Richard Soloway is Eugen Merzbacher Distinguished Professor of History at the University of North Carolina Chapel. Prior to joining the University of North Carolina, Soloway was instructor and Assistant Professor at the University of Michigan. At Chapel Hill, in addition to his teaching assignments as associate professor (1968-71) and professor (1971-94) he has held positions as Chair of the Department of History (1991-97), Senior Associate Dean for the Social and Behavioral Sciences (1997-2003) and Interim Dean, College of Arts and Sciences (2003-04). He is Member of the International Affairs Advisory Board at UNC Chapel Hill, the Advisory Board at the Center for European Studies, and the Board of Directors of the Carolina Club.

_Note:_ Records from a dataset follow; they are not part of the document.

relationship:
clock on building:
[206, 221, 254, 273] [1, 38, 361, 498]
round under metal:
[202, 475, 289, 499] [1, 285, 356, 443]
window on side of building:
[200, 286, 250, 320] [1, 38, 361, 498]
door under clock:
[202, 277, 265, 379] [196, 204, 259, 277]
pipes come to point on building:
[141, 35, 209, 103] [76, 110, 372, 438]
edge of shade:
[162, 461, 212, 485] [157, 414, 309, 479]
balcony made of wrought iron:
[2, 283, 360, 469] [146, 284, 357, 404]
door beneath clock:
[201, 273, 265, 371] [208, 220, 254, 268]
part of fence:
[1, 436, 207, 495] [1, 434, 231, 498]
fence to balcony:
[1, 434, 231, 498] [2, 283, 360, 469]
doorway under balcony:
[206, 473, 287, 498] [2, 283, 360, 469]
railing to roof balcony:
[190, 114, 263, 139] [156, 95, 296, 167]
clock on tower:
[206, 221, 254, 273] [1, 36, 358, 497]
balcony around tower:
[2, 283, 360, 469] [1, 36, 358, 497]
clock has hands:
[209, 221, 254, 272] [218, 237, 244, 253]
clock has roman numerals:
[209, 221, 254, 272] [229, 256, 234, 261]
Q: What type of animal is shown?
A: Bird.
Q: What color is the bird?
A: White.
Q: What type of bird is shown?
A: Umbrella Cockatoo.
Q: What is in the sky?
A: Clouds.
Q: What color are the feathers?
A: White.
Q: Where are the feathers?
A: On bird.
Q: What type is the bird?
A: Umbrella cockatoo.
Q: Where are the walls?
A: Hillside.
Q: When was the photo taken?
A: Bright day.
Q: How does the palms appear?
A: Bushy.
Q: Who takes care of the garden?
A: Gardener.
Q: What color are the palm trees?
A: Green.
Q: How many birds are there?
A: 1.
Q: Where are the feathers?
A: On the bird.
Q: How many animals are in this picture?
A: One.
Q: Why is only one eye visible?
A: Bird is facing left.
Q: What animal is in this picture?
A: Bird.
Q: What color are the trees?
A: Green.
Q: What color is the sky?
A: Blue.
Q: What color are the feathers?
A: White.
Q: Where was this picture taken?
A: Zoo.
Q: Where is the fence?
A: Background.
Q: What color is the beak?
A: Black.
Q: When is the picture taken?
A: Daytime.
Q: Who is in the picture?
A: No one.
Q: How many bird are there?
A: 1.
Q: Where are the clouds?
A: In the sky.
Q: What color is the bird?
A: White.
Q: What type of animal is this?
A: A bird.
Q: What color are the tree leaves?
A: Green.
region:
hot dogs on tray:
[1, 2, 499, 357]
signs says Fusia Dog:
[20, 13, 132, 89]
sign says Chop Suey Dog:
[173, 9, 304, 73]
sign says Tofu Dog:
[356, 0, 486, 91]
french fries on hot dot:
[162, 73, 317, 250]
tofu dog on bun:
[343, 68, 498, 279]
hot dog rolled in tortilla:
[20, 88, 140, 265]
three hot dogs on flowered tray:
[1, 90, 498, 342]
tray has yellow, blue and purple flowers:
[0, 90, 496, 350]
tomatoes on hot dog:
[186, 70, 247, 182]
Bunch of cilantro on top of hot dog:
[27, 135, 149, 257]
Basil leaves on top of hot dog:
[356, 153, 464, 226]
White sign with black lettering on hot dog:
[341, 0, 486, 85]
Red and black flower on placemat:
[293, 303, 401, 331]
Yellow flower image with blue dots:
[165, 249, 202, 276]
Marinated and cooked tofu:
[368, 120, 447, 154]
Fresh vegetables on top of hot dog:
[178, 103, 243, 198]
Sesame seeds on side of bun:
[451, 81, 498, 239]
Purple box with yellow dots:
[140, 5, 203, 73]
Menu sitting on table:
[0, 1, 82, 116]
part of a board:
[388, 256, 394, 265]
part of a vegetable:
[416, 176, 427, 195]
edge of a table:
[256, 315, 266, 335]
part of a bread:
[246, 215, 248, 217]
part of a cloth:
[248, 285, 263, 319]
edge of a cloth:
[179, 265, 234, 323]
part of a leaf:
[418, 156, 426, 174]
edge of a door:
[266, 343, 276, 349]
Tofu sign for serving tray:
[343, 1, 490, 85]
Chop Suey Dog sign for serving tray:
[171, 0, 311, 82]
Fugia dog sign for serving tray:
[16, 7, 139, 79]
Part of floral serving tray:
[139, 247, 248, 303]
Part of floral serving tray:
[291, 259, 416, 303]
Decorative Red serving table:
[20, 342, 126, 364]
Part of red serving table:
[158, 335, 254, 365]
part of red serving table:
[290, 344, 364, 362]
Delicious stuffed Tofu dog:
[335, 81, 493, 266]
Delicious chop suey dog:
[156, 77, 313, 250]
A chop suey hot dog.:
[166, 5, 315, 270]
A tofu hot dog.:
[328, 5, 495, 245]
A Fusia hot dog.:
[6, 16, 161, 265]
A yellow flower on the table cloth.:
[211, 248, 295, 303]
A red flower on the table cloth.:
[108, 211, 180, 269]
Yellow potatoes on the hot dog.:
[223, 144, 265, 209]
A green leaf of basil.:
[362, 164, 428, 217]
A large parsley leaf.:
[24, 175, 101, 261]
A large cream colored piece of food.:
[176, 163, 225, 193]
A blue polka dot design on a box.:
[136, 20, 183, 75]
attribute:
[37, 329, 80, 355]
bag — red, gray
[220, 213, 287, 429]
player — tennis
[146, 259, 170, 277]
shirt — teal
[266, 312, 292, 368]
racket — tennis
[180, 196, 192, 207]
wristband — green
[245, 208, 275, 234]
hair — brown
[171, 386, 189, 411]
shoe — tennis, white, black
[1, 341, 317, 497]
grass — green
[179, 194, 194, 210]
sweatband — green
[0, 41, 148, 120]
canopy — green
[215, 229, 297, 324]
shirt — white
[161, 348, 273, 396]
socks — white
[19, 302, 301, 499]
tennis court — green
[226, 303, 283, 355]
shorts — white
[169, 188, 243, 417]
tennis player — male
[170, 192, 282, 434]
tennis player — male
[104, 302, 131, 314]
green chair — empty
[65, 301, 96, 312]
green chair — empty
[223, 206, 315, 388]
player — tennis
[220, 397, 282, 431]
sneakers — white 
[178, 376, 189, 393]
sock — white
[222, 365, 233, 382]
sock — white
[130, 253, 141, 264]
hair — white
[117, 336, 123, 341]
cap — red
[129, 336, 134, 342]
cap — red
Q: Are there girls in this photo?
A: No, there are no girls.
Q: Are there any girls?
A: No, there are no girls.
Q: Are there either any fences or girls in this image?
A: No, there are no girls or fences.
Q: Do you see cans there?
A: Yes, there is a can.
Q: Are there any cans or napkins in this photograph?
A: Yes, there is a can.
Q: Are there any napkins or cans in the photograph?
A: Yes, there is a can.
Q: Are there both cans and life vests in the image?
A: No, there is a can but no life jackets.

Richard Soloway received various post doctoral honors and fellowships from organizations such as the National Endowment for the Humanities, the National Humanities Center, the American Council of Learned Societies, and others. He has published a number of books and articles, including Prelates and People: Ecclesiastical Social Thought in England, 1783-185 (1969), Birth Control and the Population Question in England, 1877-1930 (1982), Demography and Degeneration: Eugenics and the Declining Birth Rate in Twentieth Century Britain (1990, 1995). Richard Soloway is member of, and held senior positions with, several academic organizations, among them the North American Conference of British Studies, the Royal Historical Society, the American Historical Association.
Richard Soloway received a B.A. degree from the University of Iowa in 1955, and an M.A. degree from the University of Wisconsin at Madison, where he also earned his doctorate in 1960.
John D. Stephens, Gerhard E. Lenski, Jr., Distinguished Professor of Political Science and Sociology; Director, Center for European Studies, University of North Carolina Chapel Hill, received his B.A. (1970) from Harvard University and his Ph.D. (1976) from Yale University. His main interests are comparative politics and political economy, with area foci on Europe and the Caribbean.
He teaches European politics and the political economy of advanced industrial societies. He is the author of The Transition from Capitalism to Socialism (1979) and coauthor of Democratic Socialism in Jamaica (with Evelyne Huber, 1986), Capitalist Development and Democracy (with Evelyne Huber and Dietrich Rueschemeyer, 1992), and Development and Crisis of the Welfare State (with Evelyne Huber, 2001). He has also contributed articles to, among others, The American Political Science Review, American Journal of Sociology, American Sociological Review, The British Journal of Sociology, Comparative Politics, Comparative Political Studies, Comparative Social Research, and World Politics. He is currently working on a study of social policy in Latin America, the Caribbean, and Iberia.
Thomas Strothotte was born in Regina in 1959 and raised in Vancouver. He was educated at Simon Fraser University (BSc Physics, 1980, MSc Computing Science, 1981), at the University of Waterloo and at McGill University (PhD McGill, Computer Science, 1984). Since then he has held positions in teaching, research and administration at various institutions in Europe, in particular INRIA Roquencourt in France, the Univ. of Uppsala (Sweden), the Univ. of Stuttgart, IBM Scientific Center Heidelberg, the Free Univ. of Berlin, and the Univ. of Magdeburg. Since October 2006 he has been the President of the University of Rostock.